@Gregoshi
Here's an article I came across that may shed light on your feelings toward the score. The article isn't about Dunkirk, but it does take on "the new Hollywood sound" and how the pairing of Chris Nolan and Hans Zimmer have helped develop it.
As it's quite a long article, I'll convey the highlights:
The key event in the timeline is Inception and BRAAAM
Film doesn’t usually ask us to be as good at listening as at looking. In fact, film sound tends to be at its most effective when it hovers at the very edge of our awareness. We are meant to register BRAAAM as new and different, but we aren’t well-equipped to say what, exactly, makes it different. Six years after its release, Inception invites us to think about our relationship to film music and how it has transformed over the last generation — from a moment when the average blockbuster soundtrack sounded like Richard Wagner, to a moment when the average blockbuster soundtrack sounds like, well, BRAAAM.
The new sound of Inception, and many other action-y or super-serious blockbusters since, is a minimalist sound designed to break the old boundary that existed between movie score, and movie sound design. It is a dissonant, punctuated sound, typically assembled into several-note motifs that shun typical instrumentation and melody. The sounds used are often sampled, resampled, and modulated like in modern electronic, dance, trance, or house music, utilizing one or a few persons with a computer rather than an orchestra band as in the past.
In the past then, as typified by the summer blockbuster and John Williams (my personal suggestion for a reference), movie music was dominated by neo-romantic/classical orchestral scores that looked back at 19th-century Europe and its aesthetics, but as noted modern movies of the past decade or less - that is, largely the same ones that would have in the past have exemplified the classical-romantic idiom - have started to experiment with mixed sound design and score, and in a self-referential or co-referential (especially of modern classical composers) way that leads to the same spare, brooding sound across movies. However, while the past era of music could stand alone from its accompanying film, the new music is heavily integrated into its own specific film, creating a unique yet unmemorable sound that doesn't transfer well out of the context of that one movie it permeates and its content and editing. The article describes the sound as "both massive and curiously thin".
So now we recognize the music as being "movie" music.
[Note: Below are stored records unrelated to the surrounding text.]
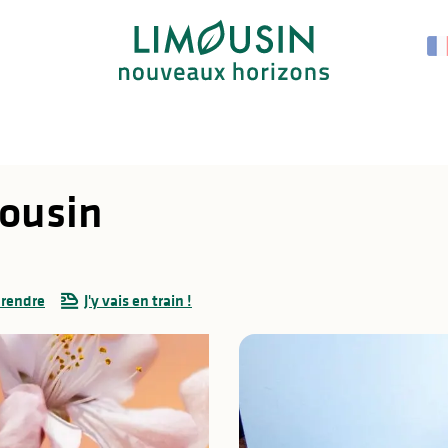
mousin
 rendre
J'y vais en train !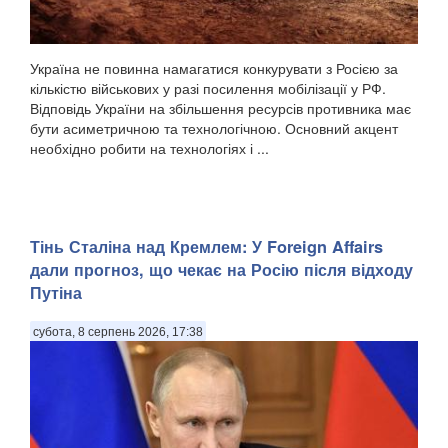
Україна не повинна намагатися конкурувати з Росією за
кількістю військових у разі посилення мобілізації у РФ.
Відповідь України на збільшення ресурсів противника має
бути асиметричною та технологічною. Основний акцент
необхідно робити на технологіях і ...
Тінь Сталіна над Кремлем: У Foreign Affairs
дали прогноз, що чекає на Росію після відходу
Путіна
субота, 8 серпень 2026, 17:38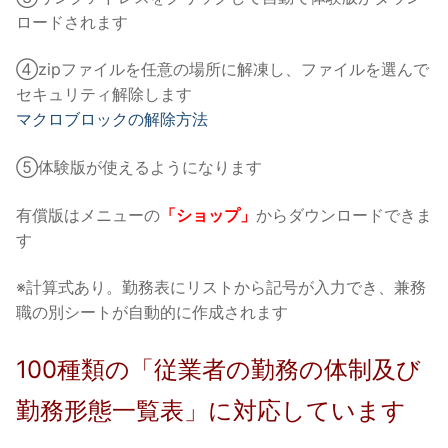
ロードされます
④zipファイルを任意の場所に解凍し、ファイルを選んで
セキュリティ解除します
マクロブロックの解除方法
⑤体験版が使えるようになります
有償版はメニューの
「ショップ」
からダウンロードできま
す
※計算式あり。勤務表にリストから記号が入力でき、兼務
職の別シートが自動的に作成されます
100種類の「従業者の勤務の体制及び
勤務形態一覧表」に対応しています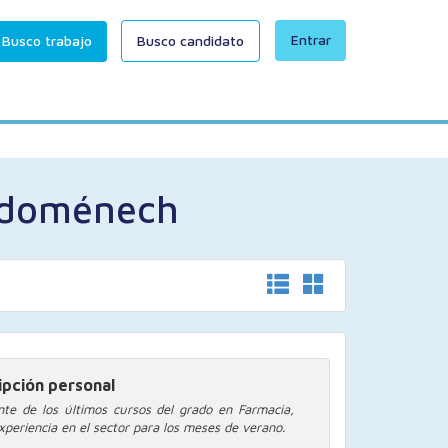
Entrar
Busco trabajo
Busco candidato
Endoménech
ipción personal
nte de los últimos cursos del grado en Farmacia,
xperiencia en el sector para los meses de verano.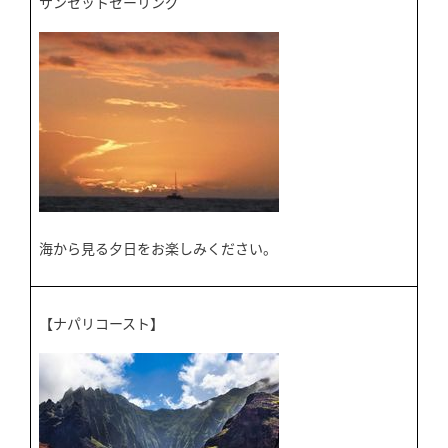
サンセットセーリング
海から見る夕日をお楽しみください。
【ナパリコースト】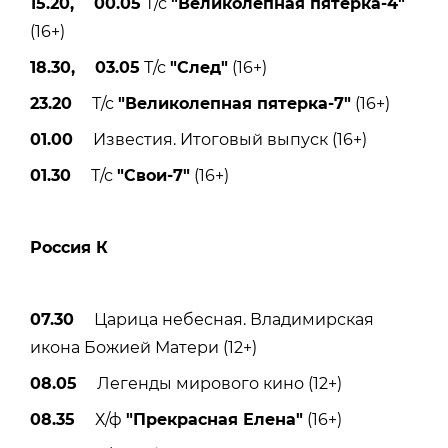
15.20, 00.05
Т/с
"Великолепная пятерка-4"
(16+)
18.30, 03.05
Т/с
"След"
(16+)
23.20
Т/с
"Великолепная пятерка-7"
(16+)
01.00
Известия. Итоговый выпуск (16+)
01.30
Т/с
"Свои-7"
(16+)
Россия К
07.30
Царица небесная. Владимирская
икона Божией Матери (12+)
08.05
Легенды мирового кино (12+)
08.35
Х/ф
"Прекрасная Елена"
(16+)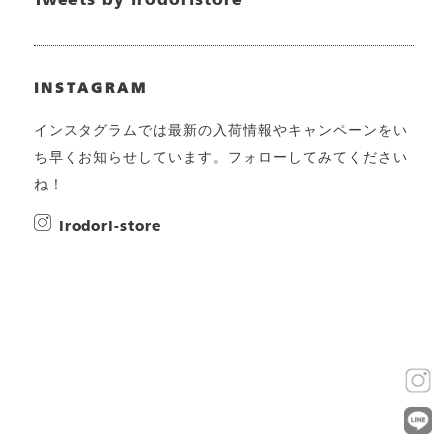
Tweets by irodoristore
INSTAGRAM
インスタグラムでは最新の入荷情報やキャンペーンをい
ち早くお知らせしています。フォローしてみてください
ね！
irodori-store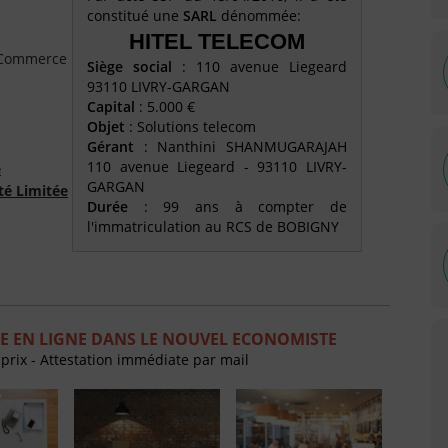
constitué une
SARL
dénommée:
HITEL TELECOM
e Commerce
Siège social
: 110 avenue Liegeard
93110 LIVRY-GARGAN
Capital
: 5.000 €
Objet
: Solutions telecom
Gérant
: Nanthini SHANMUGARAJAH
110 avenue Liegeard - 93110 LIVRY-
é
GARGAN
té Limitée
Durée
: 99 ans à compter de
l'immatriculation au RCS de BOBIGNY
E EN LIGNE DANS LE NOUVEL ECONOMISTE
 prix - Attestation immédiate par mail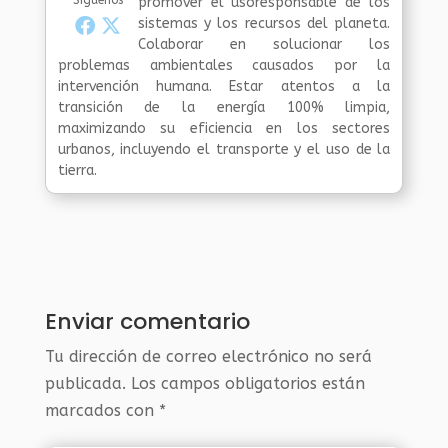
promover el usoresponsable de los
sistemas y los recursos del planeta.
Colaborar en solucionar los
problemas ambientales causados por la
intervención humana. Estar atentos a la
transición de la energía 100% limpia,
maximizando su eficiencia en los sectores
urbanos, incluyendo el transporte y el uso de la
tierra.
Enviar comentario
Tu dirección de correo electrónico no será
publicada.
Los campos obligatorios están
marcados con
*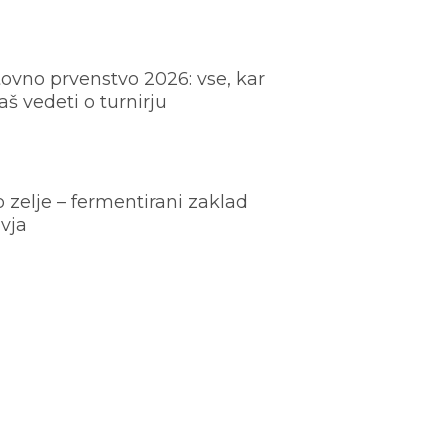
ovno prvenstvo 2026: vse, kar
š vedeti o turnirju
o zelje – fermentirani zaklad
vja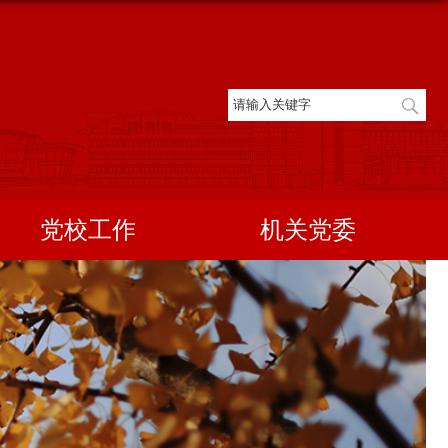
党校工作
机关党委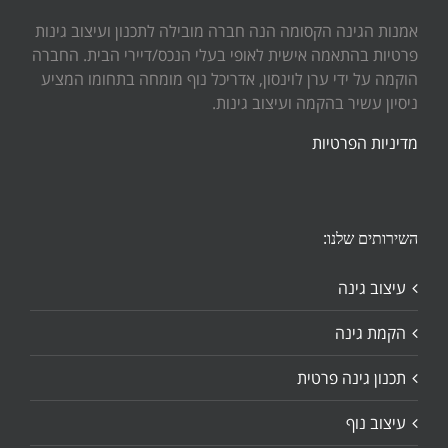
אמנות הגינה הקסומה הנה חברה מובילה לתכנון ועיצוב גינות
פרטיות בהתאמה אישית לאופי בעלי הנכס/דיירי הבית. החברה
הוקמה על ידי ערן לוינסון, אדריכל נוף מומחה בתחומו המציע
ניסיון עשיר בהקמה ועיצוב גינות.
מדיניות הפרטיות
השירותים שלנו:
עיצוב גינה
הקמת גינה
תכנון גינה פרטית
עיצוב נוף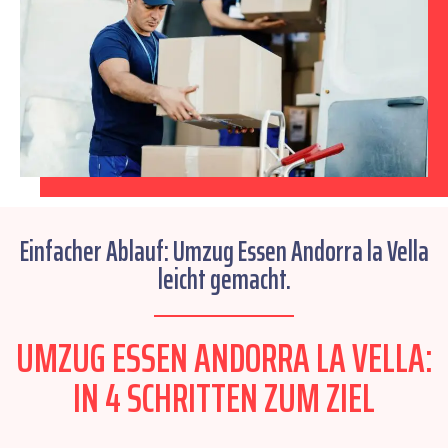
Einfacher Ablauf: Umzug Essen Andorra la Vella
leicht gemacht.
UMZUG ESSEN ANDORRA LA VELLA:
IN 4 SCHRITTEN ZUM ZIEL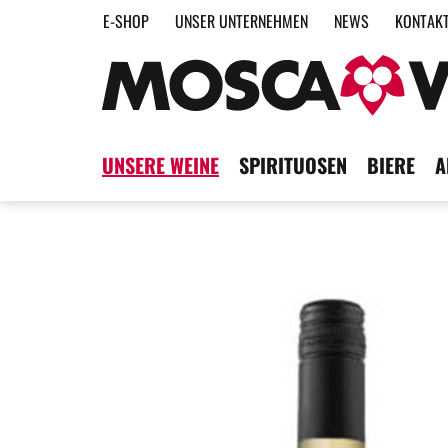
E-SHOP
UNSER UNTERNEHMEN
NEWS
KONTAK
UNSERE WEINE
SPIRITUOSEN
BIERE
A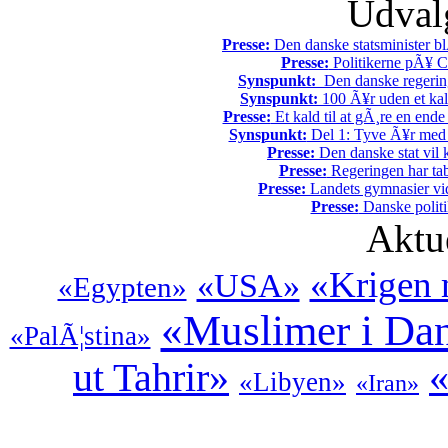
Udvalg
Presse:
Den danske statsminister bl
Presse:
Politikerne pÃ¥ Ch
Synspunkt:
Den danske regering 
Synspunkt:
100 Ã¥r uden et kali
Presse:
Et kald til at gÃ¸re en end
Synspunkt:
Del 1: Tyve Ã¥r med 
Presse:
Den danske stat vil kr
Presse:
Regeringen har tab
Presse:
Landets gymnasier vide
Presse:
Danske politi
Aktu
«Krigen 
«USA»
«Egypten»
«Muslimer i Da
«PalÃ¦stina»
ut Tahrir»
«
«Libyen»
«Iran»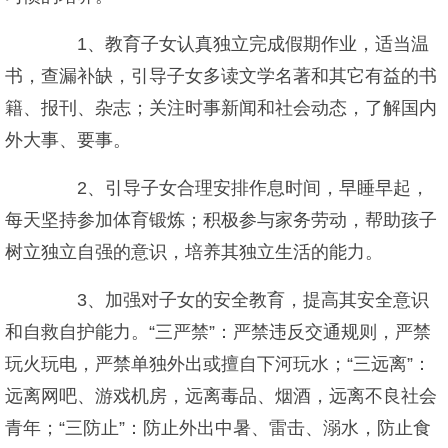
1、教育子女认真独立完成假期作业，适当温
书，查漏补缺，引导子女多读文学名著和其它有益的书
籍、报刊、杂志；关注时事新闻和社会动态，了解国内
外大事、要事。
2、引导子女合理安排作息时间，早睡早起，
每天坚持参加体育锻炼；积极参与家务劳动，帮助孩子
树立独立自强的意识，培养其独立生活的能力。
3、加强对子女的安全教育，提高其安全意识
和自救自护能力。“三严禁”：严禁违反交通规则，严禁
玩火玩电，严禁单独外出或擅自下河玩水；“三远离”：
远离网吧、游戏机房，远离毒品、烟酒，远离不良社会
青年；“三防止”：防止外出中暑、雷击、溺水，防止食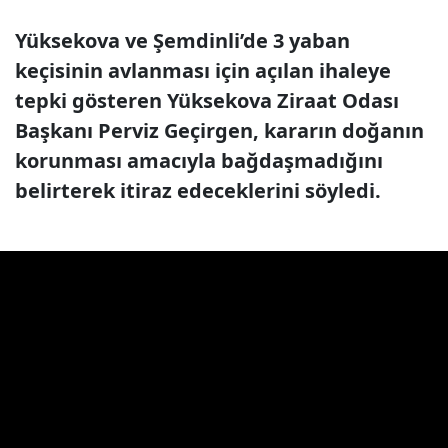
Yüksekova ve Şemdinli’de 3 yaban
keçisinin avlanması için açılan ihaleye
tepki gösteren Yüksekova Ziraat Odası
Başkanı Perviz Geçirgen, kararın doğanın
korunması amacıyla bağdaşmadığını
belirterek itiraz edeceklerini söyledi.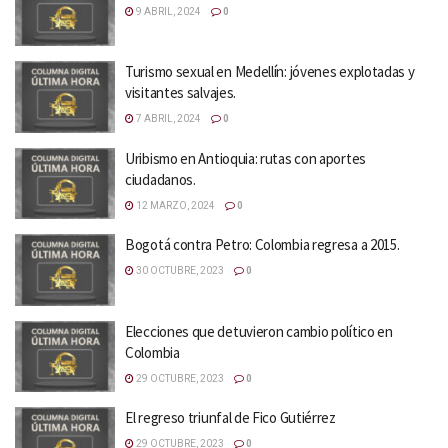
9 ABRIL, 2024
0
Turismo sexual en Medellín: jóvenes explotadas y
visitantes salvajes.
7 ABRIL, 2024
0
Uribismo en Antioquia: rutas con aportes
ciudadanos.
12 MARZO, 2024
0
Bogotá contra Petro: Colombia regresa a 2015.
30 OCTUBRE, 2023
0
Elecciones que detuvieron cambio político en
Colombia
29 OCTUBRE, 2023
0
El regreso triunfal de Fico Gutiérrez
29 OCTUBRE, 2023
0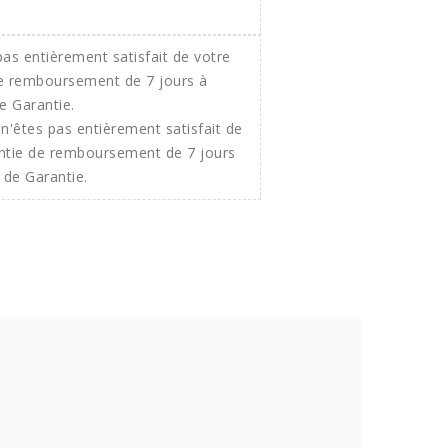
n'êtes pas entièrement satisfait de
ntie de remboursement de 7 jours
 de Garantie.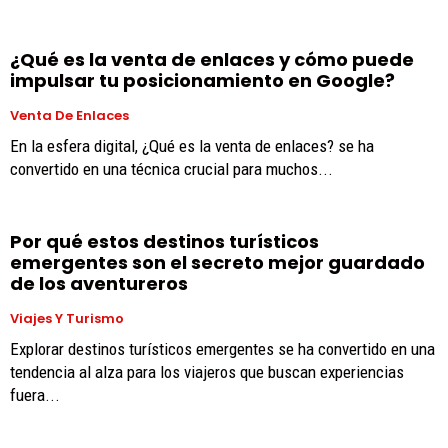
¿Qué es la venta de enlaces y cómo puede
impulsar tu posicionamiento en Google?
Venta De Enlaces
En la esfera digital, ¿Qué es la venta de enlaces? se ha
convertido en una técnica crucial para muchos...
Por qué estos destinos turísticos
emergentes son el secreto mejor guardado
de los aventureros
Viajes Y Turismo
Explorar destinos turísticos emergentes se ha convertido en una
tendencia al alza para los viajeros que buscan experiencias
fuera...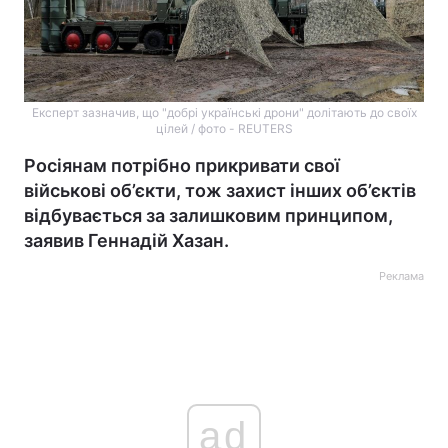
Експерт зазначив, що "добрі українські дрони" долітають до своїх
цілей / фото - REUTERS
Росіянам потрібно прикривати свої
військові об’єкти, тож захист інших об’єктів
відбувається за залишковим принципом,
заявив Геннадій Хазан.
Реклама
ad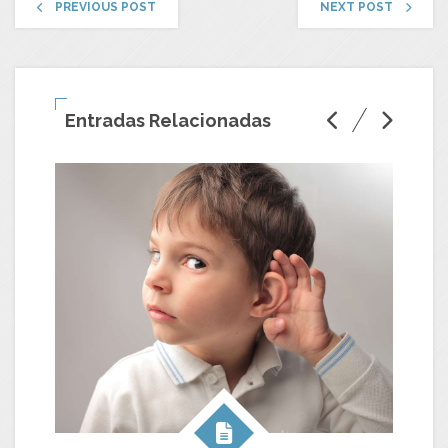
PREVIOUS POST
NEXT POST
Entradas Relacionadas
C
Its "massive and curiously thin" sounds are designed to intertwine visual and aural in a nervewracking way, sounds and tempos that are meant to disturb and disorient the viewer, "freak you out".
Obviously not all movies have come to sound like this. The point is about those genres that have, particularly action movies, and how it directly replaces the old orchestral melodies. There's plenty of other information in the article, but if you like here's some of the critique of the new style toward the end of the piece:
Soundtrack minimalism is an aesthetic ostentatious in its restraint: see what we’re not doing, it says. Please notice what we don’t sound like. Much of modern prestige TV aims to sidestep all the hallmarks of now-maligned ’70s, ’80s, and ’90s television-making — episodic storytelling, lesson-learning, uplift, the reset button technique — and recognizably thematic soundtracks are among them. Unusual orchestration, like counterscore (the practice of pairing a massive set piece with a highly reduced sound, like a climactic battle using just a piano or a single voice), wants us to notice the distance from an established, perhaps even clichéd, filmic soundscape, even as that soundscape itself is making rarer and rarer appearances.